Chantal: Don’t be afraid to try the existing tools. I started following LinkedIn stuff to get courses and ideas, asking Gemini for definitions. In the SF Bay Area we have excellent events as well, so I go to them. And of course, volunteer to work on it in your company. I think that this is taking down the barriers with other roles, I’m now sketching what I want in Figma and having Claude do a version. I used AI to set up A/B tests. I’m a director, I have reports, but I do IC work. You’re not expected to be a coder or a designer but you can meet them on their levels and use their tools. I have a strong opinion loosely held that PMs have gotten lazy, the DNA needs to be entrepreneur. PMs that are TPMs or fancy EAs are not meeting the potential of the role.

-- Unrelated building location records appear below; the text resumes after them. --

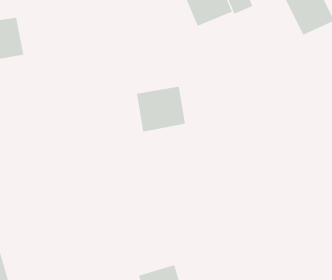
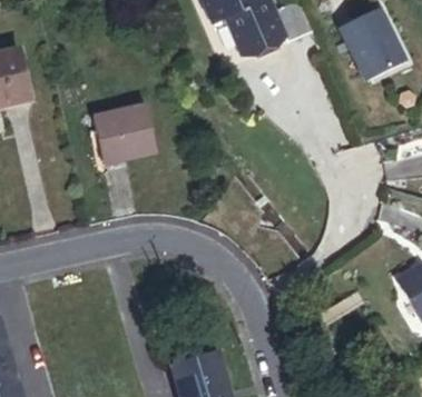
building: [136,86,186,132] -> [96,109,156,165]

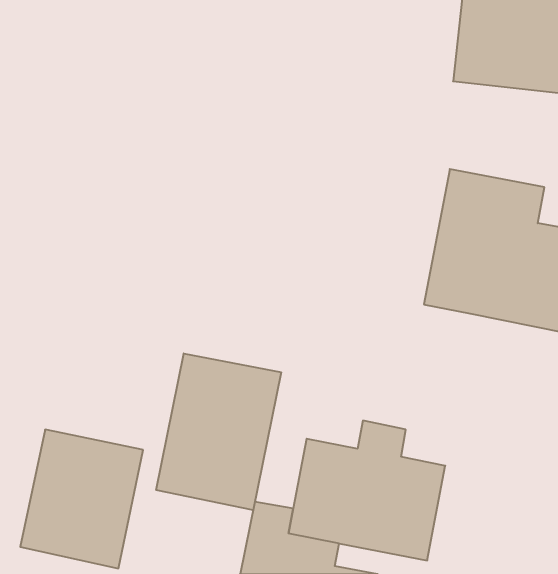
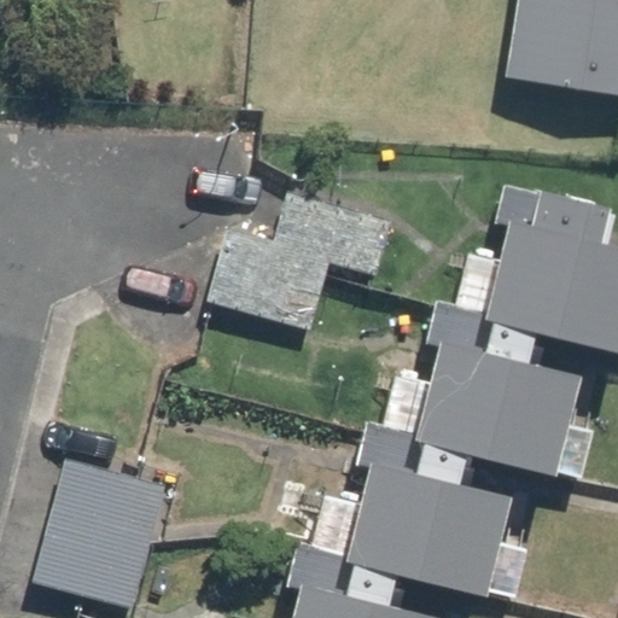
building: none -> [218,182,402,326]
building: none -> [408,319,566,478]
building: [156,353,281,510] -> none

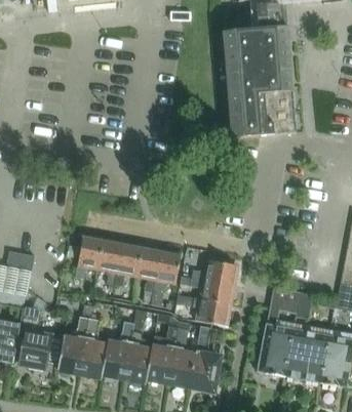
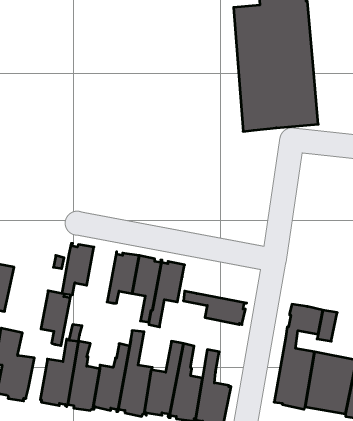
building: [97,237,123,284] -> [41,291,71,346]
building: [192,258,238,285] -> none
building: [177,294,230,325] -> none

I think that’ll help the ratio of successful products, which right now is not great.
Navnith: I don’t think PMs are actually lazy, but blocked. When I started at Microsoft I spent time learning KQL so I could use the data, now PowerBI is there to help so people are unblocked for data analysis. We improved the speed of development at another company by replacing the PRD review and approval process with an iterative ChatGPT style process. Spar with the bot, get to a decent level of detail and then try it out with the team. When building a product, the most important thing is the customer’s need, why would they want to do this, what will they get from it.
Q Understanding customer context and personalizing versus decentralization and privacy?
Neha: Consent Management Platform is the way, a lot of users, 60% are willing to share data to get a personalized result, need to make it so they can opt-out or -in and understand what their data will be used for. It’s hard to make a one-size-fits-all, though.
Q Humanizing context is more valuable, but overuse of tools reduces the humanity… how do you keep your environment from becoming slop no one wants to read?
Chantal: very important, can use the existing ranking and likes systems for that, content will die down if it isn’t creative and interesting. ChatGPT has a pile of documents, not the creativity of people. We will probably need to use agents to find and deprioritize bad stuff? If you spend a week posting ChatGPT stuff on LinkedIn you’ll probably tank your brand on your own. We don’t like to connect with a robot, we like to hear from real people with kids or pets. That doesn’t mean that we can’t have an AI agent do work on the other person’s behalf though, like an EA handling detailed follow up.
Q Tanium takes care of important stuff, how do you guardrail keeping employees from doing poor things with AI?
Navnith: We’re a Microsoft shop, we use their guardrails to make sure that the right levels of tagging and watermarking and content protection are in place. Customer data is kept far away from these systems.